Ей показалось странным, что у него всего один друг; а потом она еще и узнала, что это дружба недавняя, свежая. Чем он раньше-то занимался в свое свободное время? И почему улыбнулся так странно при словах “свободное время”? Когда она указала ему на удивительное для его возраста благонравие, он попытался оправдать себя, рассказав ей историю про отель “Эльба”, которая вкратце сводилась к тому, что в одиннадцать лет Боб убежал из дома, сел в поезд, а затем и в автобус, добрался до океана и сумел внушить окружающим, что является полноправным постояльцем приморского отеля. Он пробыл там несколько дней, один между людьми-курьезами, людьми-диковинками, которые сохранились в его памяти как персонажи некоей загадочной книги. Конни с трудом верилось, что такое могло быть, но ей нравилось, что Боб сбежал, и она умилилась при мысли о том, что маленький Боб рванул в неведомый мир в поисках впечатлений, превосходящих те, которые выпали ему дома.
И у Боба, в его черед, сложился набор вопросов к Конни, и отвечала она на них откровенно, драматизма не нагнетая, отчего расспрашивать ее было легко и приятно. Жизнь Конни не всегда была такой необычной; подразумевалось под этим, что ее отец не всегда был так неразумен. К примеру, она получила стандартное образование: детский сад и полный курс средней школы. Только после того, как умерла ее мать, что случилось, когда Конни было семнадцать, отца отнесло от традиционно набожных жителей предместья и забросило в царство фанатиков.
Недели вежливых расспросов подвели к территории потернистей, и однажды Боб решился спросить: “А что именно не так там с твоим отцом?” Конни не особенно ранил этот вопрос, но ответить на него было не слишком-то просто, поскольку ответ слагался из многоэтапного, многослойного повествования и изрядного количества допусков и догадок. В общем, если совсем кратко, то, сказала она, жизнь – вот что не так с отцом. Но ответ более полный сложился только после многих встреч и бесед.

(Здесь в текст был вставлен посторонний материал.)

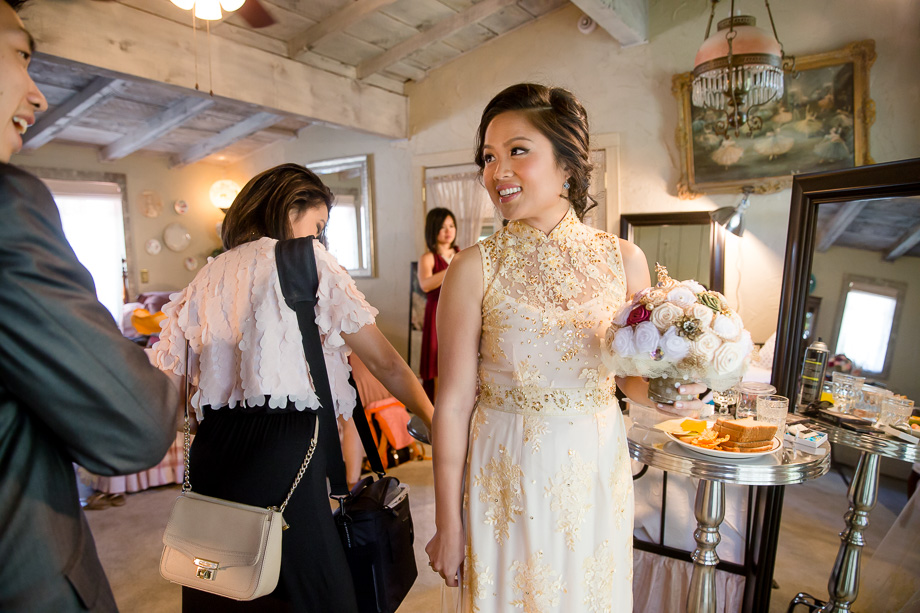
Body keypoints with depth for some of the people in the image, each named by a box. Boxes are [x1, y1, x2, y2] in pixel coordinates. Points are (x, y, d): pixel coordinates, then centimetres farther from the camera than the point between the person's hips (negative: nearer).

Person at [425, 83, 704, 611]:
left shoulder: (624, 259, -5)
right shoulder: (475, 268, -13)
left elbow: (633, 375, 7)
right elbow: (454, 403, -12)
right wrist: (448, 525, -7)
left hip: (597, 472, 3)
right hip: (508, 477, -2)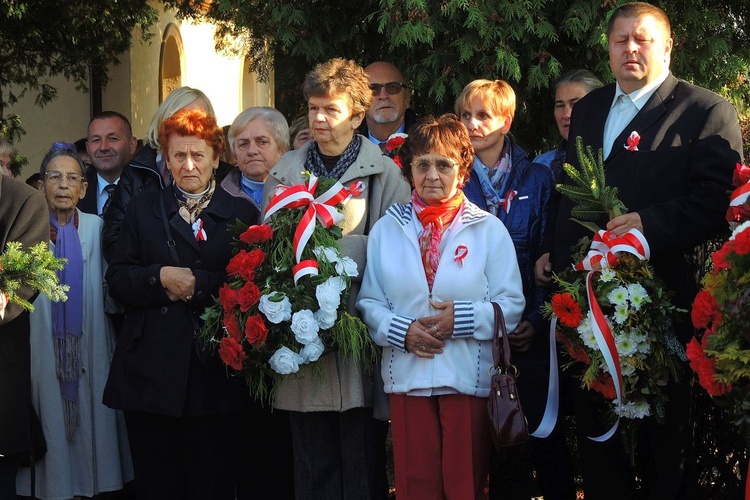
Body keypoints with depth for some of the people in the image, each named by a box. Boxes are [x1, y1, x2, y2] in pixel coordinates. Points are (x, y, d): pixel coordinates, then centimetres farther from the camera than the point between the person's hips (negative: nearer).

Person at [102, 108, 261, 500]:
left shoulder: (242, 214, 9)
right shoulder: (143, 211, 15)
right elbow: (116, 278, 7)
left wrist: (195, 284, -13)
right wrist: (161, 277, -10)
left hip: (214, 375, -1)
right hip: (151, 375, 2)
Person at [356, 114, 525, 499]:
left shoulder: (489, 230, 3)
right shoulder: (386, 229, 8)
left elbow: (512, 305, -2)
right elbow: (368, 301, 4)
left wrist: (462, 318, -17)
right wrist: (400, 330, -13)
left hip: (469, 377, -1)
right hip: (407, 376, 1)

Подкосило ее отца не то, что с ним случилось, а то, что не произошло; подобно многим несчастным, его судьба определилась его неудачей. Еще в детстве он ощутил призвание служить церкви и, достигнув совершеннолетия, с разбегу рванул в священники. Однако церковь не сочла, что ему есть место в ее рядах; его старания сначала окоротили, а затем резко пресекли. Отец Конни потребовал поставить его в известность, в чем состоит проблема, и тогда представитель прихода объяснил ему, что членам церковной общины, мужчинам и женщинам, не нравится находиться с ним рядом,
Мать Конни обладала умением ситуацию сгладить, мужа уравновесить, самые буйные из его устремлений рассредоточить и распылить: так, она разрешала ему писать письма в редакции, но подвела черту под рукопашными стычками и демонстрациями в одиночку. Конни отзывалась о матери одобрительно, но без любви.
– То, что она решилась посвятить свою жизнь такому человеку, как мой отец, на мой взгляд, доказывало, что она вступила во взрослую жизнь, настроенная на компромисс, и поэтому я не уважала ее, но, поскольку по сравнению с ним она была приземленной, в целом ее влияние на мою жизнь оказалось полезно. Оглядываясь назад, я думаю, мне есть за что ее поблагодарить. Потому что мой детский опыт и вполовину не был таким непрочным и опасным, как сейчас моя домашняя жизнь. После ее смерти мой отец сорвался с узды.